Mário Lopes, mais conhecido por Vítor Hugo, é um dos arguidos que se encontra em prisão preventiva. No cadastro tem já um longo historial de crimes, alguns levaram-no a cumprir pena. Na primeira sessão do julgamento assumiu-se como o “arquiteto disto tudo”. Tentou livrar os polícias sentados no banco dos réus a dizer que eram “bons homens, coitados” e assumiu o que tinha feito. “Não ameaçámos ninguém com armas porque as pessoas colaboravam a pensar que éramos da polícia”, disse nesta sessão.

O arguido disse sempre não se tratarem de assaltos, mas de “cobranças” de dinheiro.

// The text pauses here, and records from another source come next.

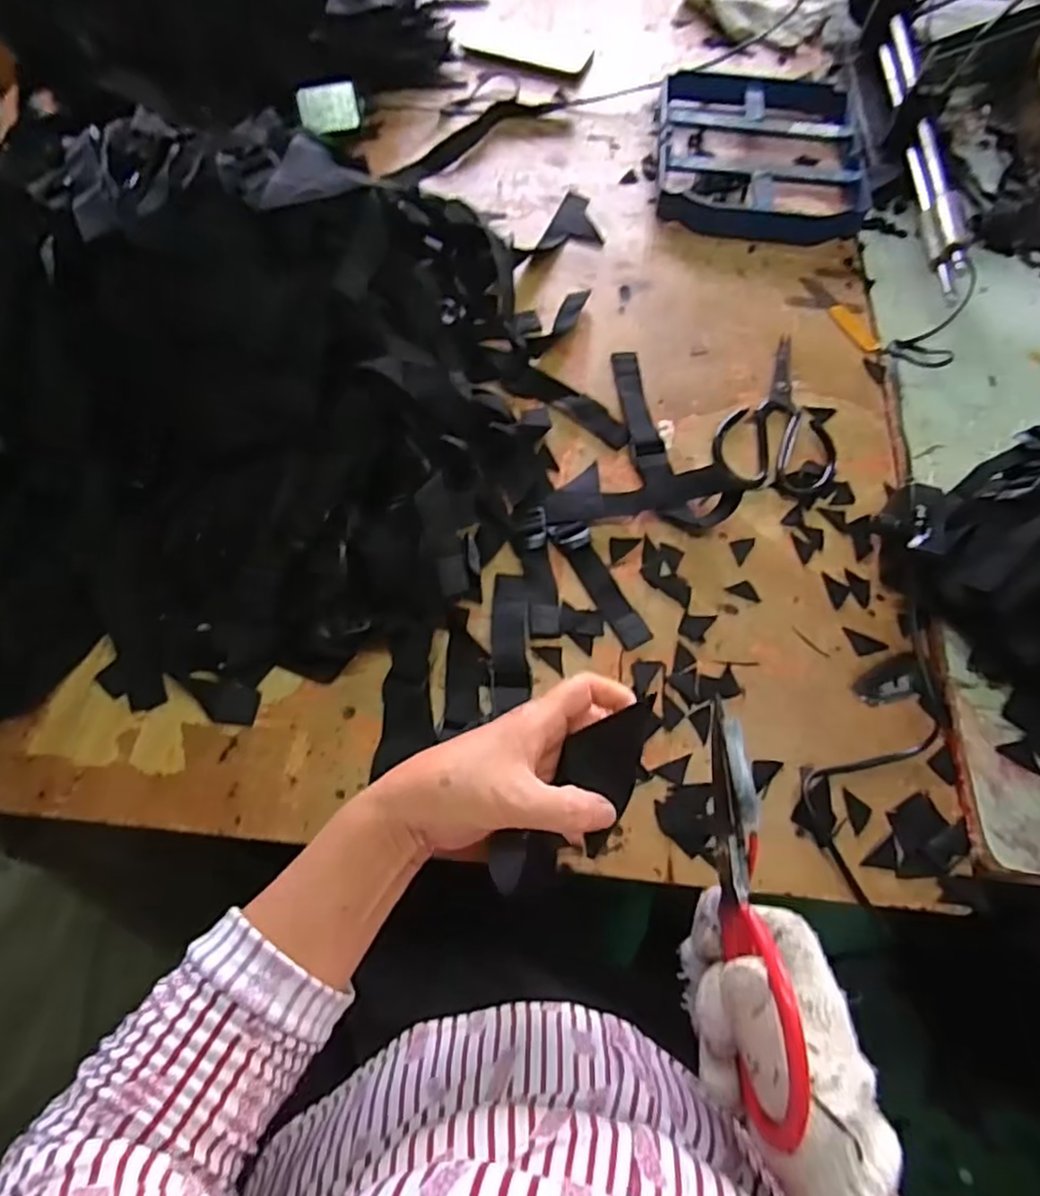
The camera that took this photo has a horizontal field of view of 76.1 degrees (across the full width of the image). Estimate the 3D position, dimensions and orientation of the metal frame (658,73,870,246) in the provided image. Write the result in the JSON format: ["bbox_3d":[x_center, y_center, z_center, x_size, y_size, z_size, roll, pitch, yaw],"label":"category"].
[{"bbox_3d":[0.266,-0.495,0.741,0.230,0.040,0.233,6,65,1],"label":"metal frame"}]

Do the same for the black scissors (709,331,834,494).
[{"bbox_3d":[0.235,-0.170,0.602,0.102,0.008,0.178,14,65,5],"label":"black scissors"}]

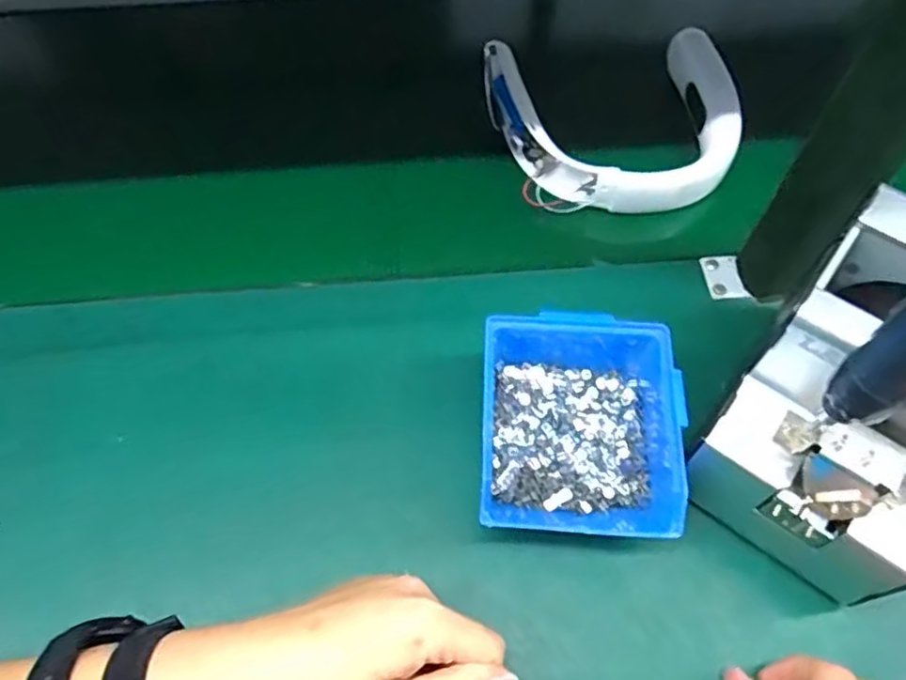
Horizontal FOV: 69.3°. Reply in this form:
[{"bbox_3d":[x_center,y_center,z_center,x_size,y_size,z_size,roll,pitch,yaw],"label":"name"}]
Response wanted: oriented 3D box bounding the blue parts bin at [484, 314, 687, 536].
[{"bbox_3d":[0.085,0.054,0.431,0.127,0.055,0.142,3,60,2],"label":"blue parts bin"}]

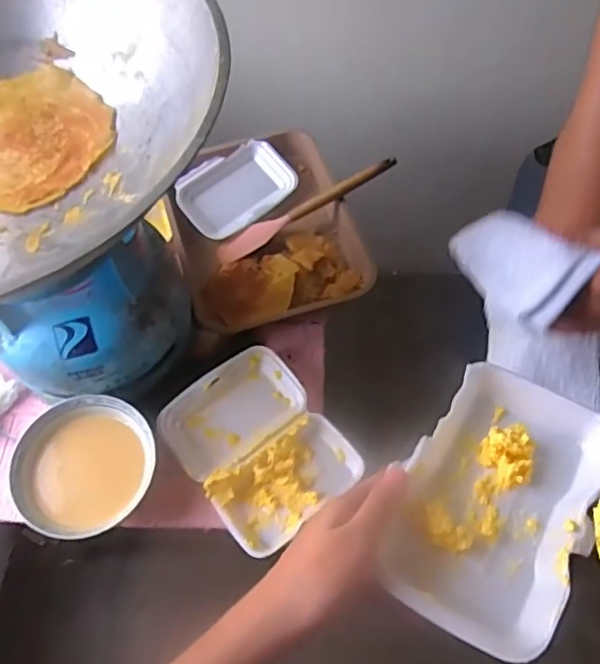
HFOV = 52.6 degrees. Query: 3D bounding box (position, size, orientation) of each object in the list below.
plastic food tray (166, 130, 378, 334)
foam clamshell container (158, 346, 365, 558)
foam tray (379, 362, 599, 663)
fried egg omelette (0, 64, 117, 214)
[{"bbox_3d":[-0.058,-0.167,0.952,0.268,0.048,0.342,-16,61,-8],"label":"plastic food tray"},{"bbox_3d":[-0.054,0.143,0.783,0.184,0.040,0.225,-36,66,-17],"label":"foam clamshell container"},{"bbox_3d":[0.128,0.105,0.390,0.109,0.037,0.179,31,66,17],"label":"foam tray"},{"bbox_3d":[-0.274,-0.196,0.600,0.169,0.019,0.161,-1,61,1],"label":"fried egg omelette"}]

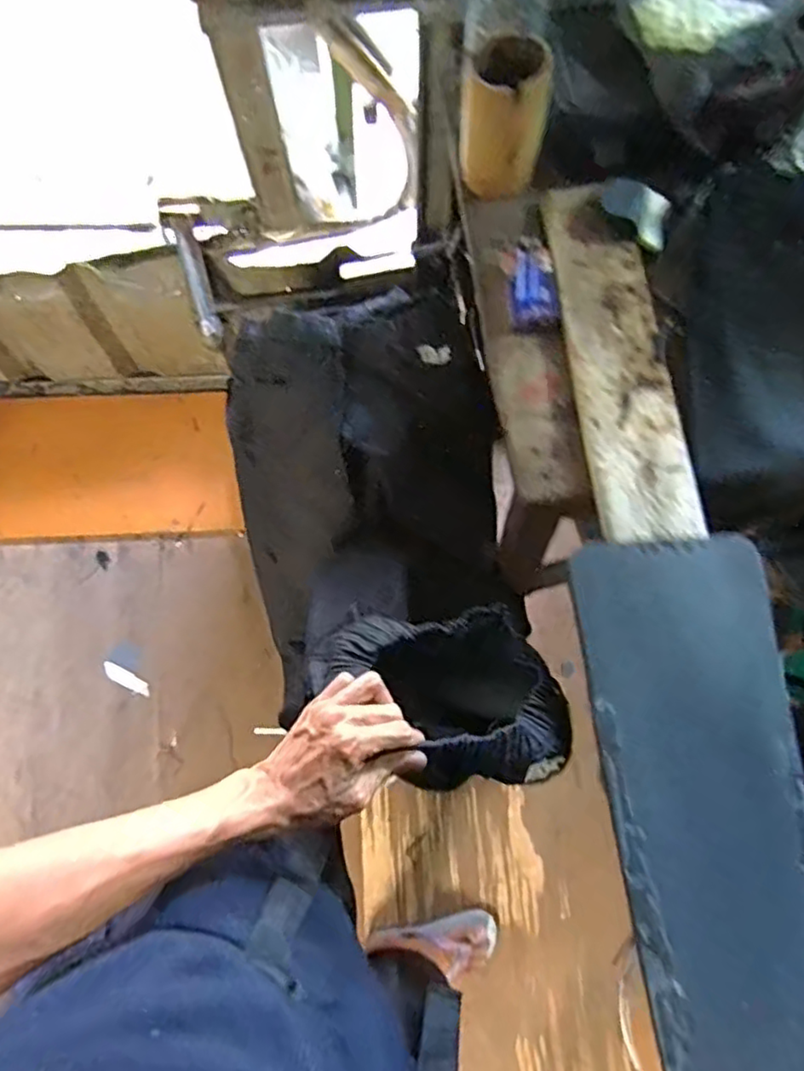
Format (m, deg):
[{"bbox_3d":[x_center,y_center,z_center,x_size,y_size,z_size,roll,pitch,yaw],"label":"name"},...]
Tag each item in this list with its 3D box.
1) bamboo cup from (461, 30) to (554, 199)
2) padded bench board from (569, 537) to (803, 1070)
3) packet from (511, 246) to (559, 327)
[{"bbox_3d":[0.114,-0.459,0.711,0.087,0.147,0.087,0,61,0],"label":"bamboo cup"},{"bbox_3d":[0.260,0.244,0.534,0.164,0.037,0.483,-5,73,1],"label":"padded bench board"},{"bbox_3d":[0.141,-0.273,0.702,0.046,0.014,0.086,-8,73,0],"label":"packet"}]

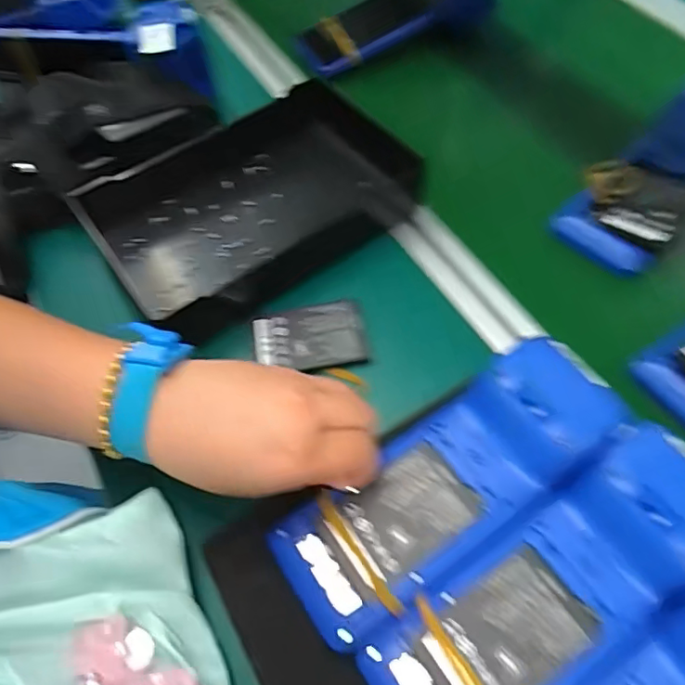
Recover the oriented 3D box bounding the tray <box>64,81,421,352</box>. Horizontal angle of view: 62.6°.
[{"bbox_3d":[-0.067,-0.123,0.486,0.272,0.052,0.164,-33,61,-16],"label":"tray"}]

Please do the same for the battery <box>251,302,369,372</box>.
[{"bbox_3d":[-0.023,-0.001,0.436,0.083,0.011,0.059,-16,58,-6],"label":"battery"}]

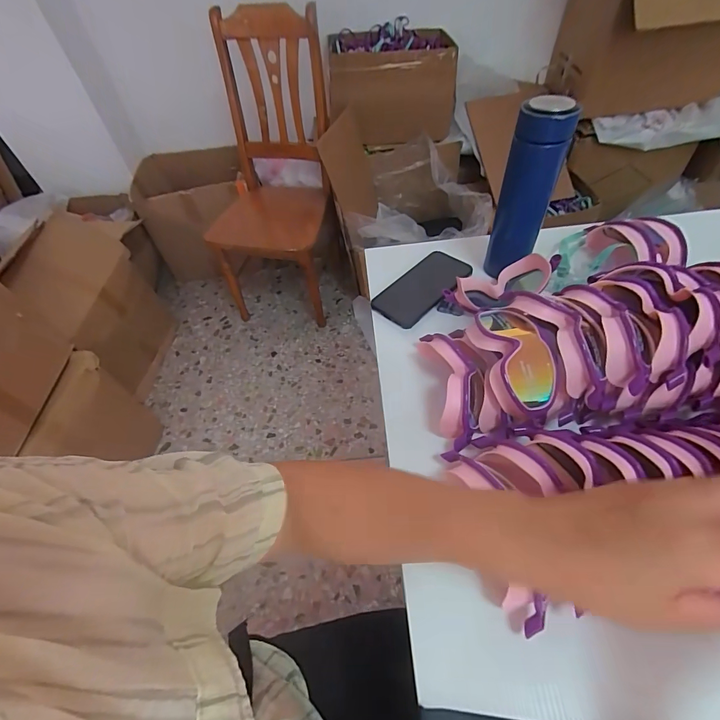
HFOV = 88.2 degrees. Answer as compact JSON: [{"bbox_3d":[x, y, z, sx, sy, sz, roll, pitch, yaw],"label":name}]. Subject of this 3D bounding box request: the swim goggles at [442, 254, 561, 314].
[{"bbox_3d":[0.195,-0.111,0.532,0.153,0.060,0.066,-18,52,9],"label":"swim goggles"}]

Só uma vez, durante o seu depoimento, “fugiu-lhe a boca para a verdade”, como sublinhou a juíza. E lá deixou escapar a palavra “assaltos”. A juíza quase lhe caiu em cima: “senhor Mário, ouviu o que acabou de dizer. Esteve sempre a dizer no seu depoimento que o que estava a falar não eram assaltos. Agora fugiu-lhe a boa para a verdade. Estamos entendidos, não estamos?”. Ele abanou a cabeça, acedeu. E olhou para o chão.

Da parte da tarde do julgamento, que também já recomeçou depois das 15h00, o agente Luís Conceição continuou com o seu depoimento. De voz sumida e sempre a ser chamado à atenção para falar mais alto, assumiu ter participado nas “cobranças”. Também disse que era ele quem emitia os falsos mandados de busca, uma vez que integrava a Investigação Criminal da PSP e tinha mais facilidade para isso. Era Vítor Hugo, a alcunha de Mário, quem lhe dava indicação dos nomes que deviam constar nos mandados.

Luís Conceição negou, no entanto, ter participado em qualquer ato violento. Diz desconhecer que tenham atado as mãos de um homem e lhe tenham colocado uma toalha na cabeça até perder os sentidos, durante um assalto em Odivelas. E nega que ele e o agente Elói Fachada tenham, durante uma patrulha, agredido um cidadão ucraniano. Segundo acusação, os dois conduziam o carro da polícia quando se depararam com o sujeito a “causar distúrbios”. Levaram-no no carro policial e, depois, num local ermo espancaram-no. Ele nega. Mesmo confrontado com as perícias médicas. Diz que o homem estava embriagado e que só deram uma volta com ele “para se acalmar.”

A sessão acabou mais cedo. “Parece-me que todos os advogados têm diligências”, disse, irónica, a juíza. Eles sorriram. A Seleção Portuguesa ia jogar às 17h00.